▶ _Passage_
*** Block opens ***

Using about $100 worth of equipment that included a Raspberry Pi and some off-the-shelf WiFi adapters, Project Zero researcher Ian Beer developed an exploit that can highjack an iPhone over WiFi without the phone even being connected to a network. The attack requires no interaction on the part of the victim.

By broadcasting malicious WiFi packets, Beers could cause a buffer overflow in the AWDL driver. This fault, in turn, allowed him root access. The attack can work on one or even multiple iPhones simultaneously if they are within radio proximity. Even more astonishing, the exploit is "wormable," meaning that malware can be programmed to use the same attack vector to propagate from one nearby device to another.

"For 6 months of 2020, while locked down in the corner of my bedroom surrounded by my lovely, screaming children, I've been working on a magic spell of my own. No, sadly not an incantation to convince the kids to sleep in until 9am every morning, but instead a wormable radio-proximity exploit which allows me to gain complete control over any iPhone in my vicinity. View all the photos, read all the email, copy all the private messages and monitor everything which happens on there in real-time."

"This is a fantastic piece of work," Project Zero founder Chris Evans told Ars Technica. "It really is pretty serious. The fact you don't have to really interact with your phone for this to be set off on you is really quite scary. This attack is just you're walking along, the phone is in your pocket, and over WiFi someone just worms in with some dodgy WiFi packets."

Beers posted a couple of demos to YouTube showing the exploit in action. The first (above) is a detailed and technical look at how the attack works against a single phone. The second (below) shows him shutting down 26 iPhones of various models all at once.

*** Block closes ***

▶ _Record set_

*** Block opens ***

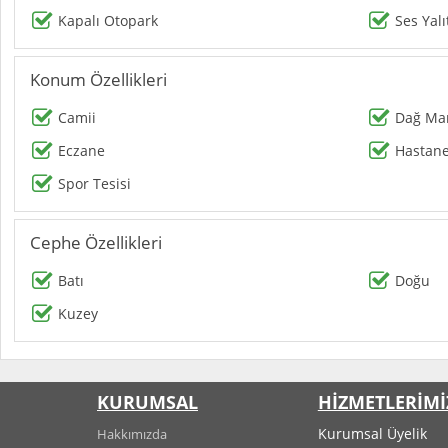
Kapalı Otopark
Ses Yalı
Konum Özellikleri
Camii
Dağ Man
Eczane
Hastan
Spor Tesisi
Cephe Özellikleri
Batı
Doğu
Kuzey
KURUMSAL
HİZMETLERİMİ
Kurumsal Üyelik
Hakkımızda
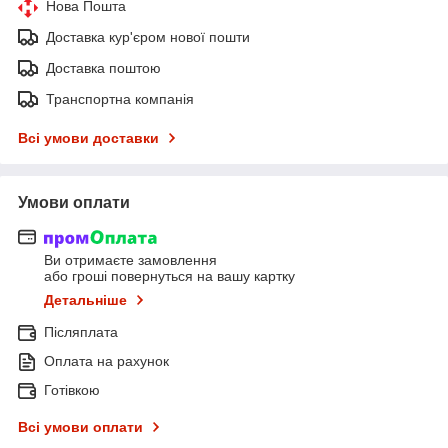
Нова Пошта
Доставка кур'єром нової пошти
Доставка поштою
Транспортна компанія
Всі умови доставки
Умови оплати
Ви отримаєте замовлення
або гроші повернуться на вашу картку
Детальніше
Післяплата
Оплата на рахунок
Готівкою
Всі умови оплати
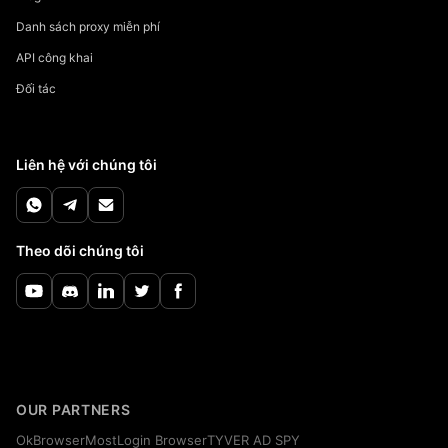
Danh sách proxy miễn phí
API công khai
Đối tác
Liên hệ với chúng tôi
Theo dõi chúng tôi
OUR PARTNERS
OkBrowser
MostLogin Browser
TYVER AD SPY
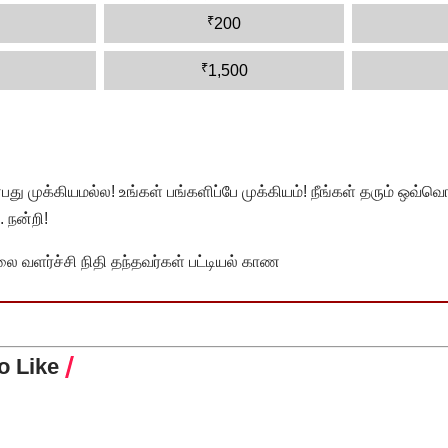
₹
200
₹
1,500
முக்கியமல்ல! உங்கள் பங்களிப்பே முக்கியம்! நீங்கள் தரும் ஒவ்வொர
 நன்றி!
வளர்ச்சி நிதி தந்தவர்கள் பட்டியல் காண
o Like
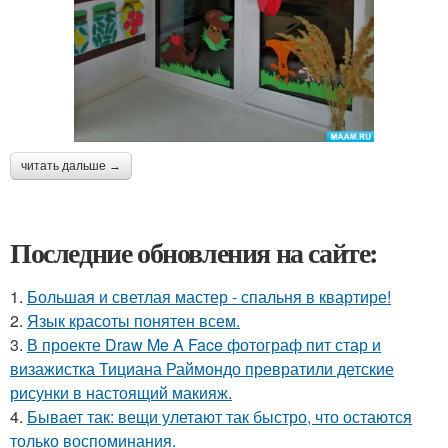
читать дальше →
Последние обновления на сайте:
1.
Большая и светлая мастер - спальня в квартире!
2.
Язык красоты понятен всем.
3.
В проекте Draw Me A Face фотограф пит стар и
визажистка Тициана Раймондо превратили детские
рисунки в настоящий макияж.
4.
Бывает так: вещи улетают так быстро, что остаются
только воспоминания.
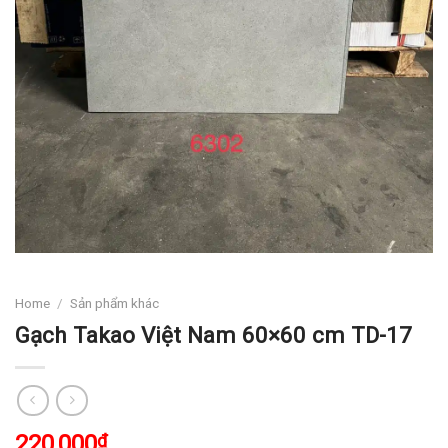
Home
/
Sản phẩm khác
Gạch Takao Việt Nam 60×60 cm TD-17
220,000
₫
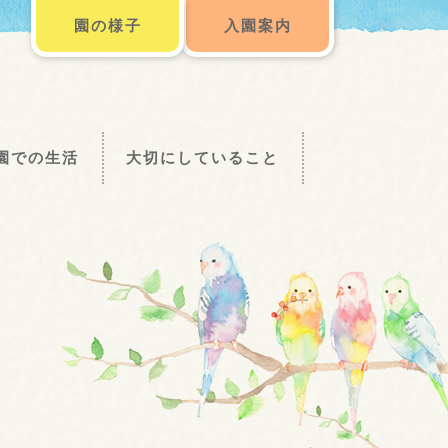
園の様子
入園案内
園での生活
大切にしていること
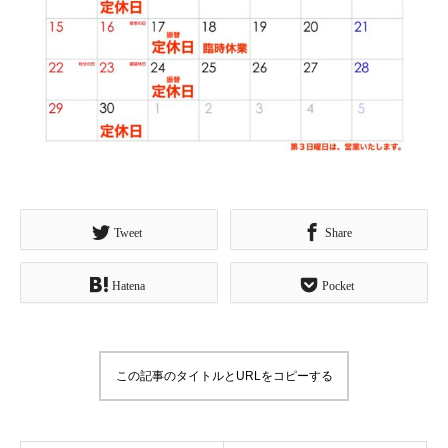
Tweet
Share
Hatena
Pocket
この記事のタイトルとURLをコピーする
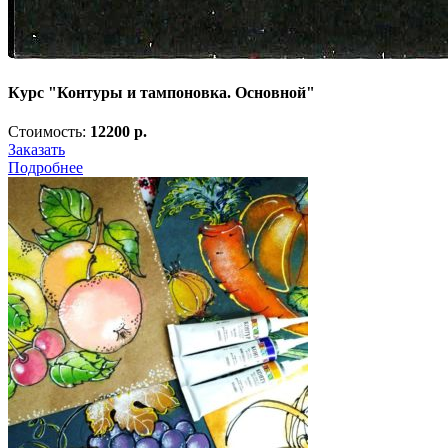
Курс "Контуры и тампоновка. Основной"
Стоимость:
12200 р.
Заказать
Подробнее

*** Block closes ***

▶ _Work instruction 1_
Translate this sentence from the iPhone exploit passage into Spanish: "The attack requires no interaction on the part of the victim."
▶ _Work instruction 2_
In the iPhone exploit passage, about how much was the equipment used to develop the exploit worth?

▶ _Exercise solution 1_
El ataque no requiere ninguna interacción por parte de la víctima.

▶ _Exercise solution 2_
About $100.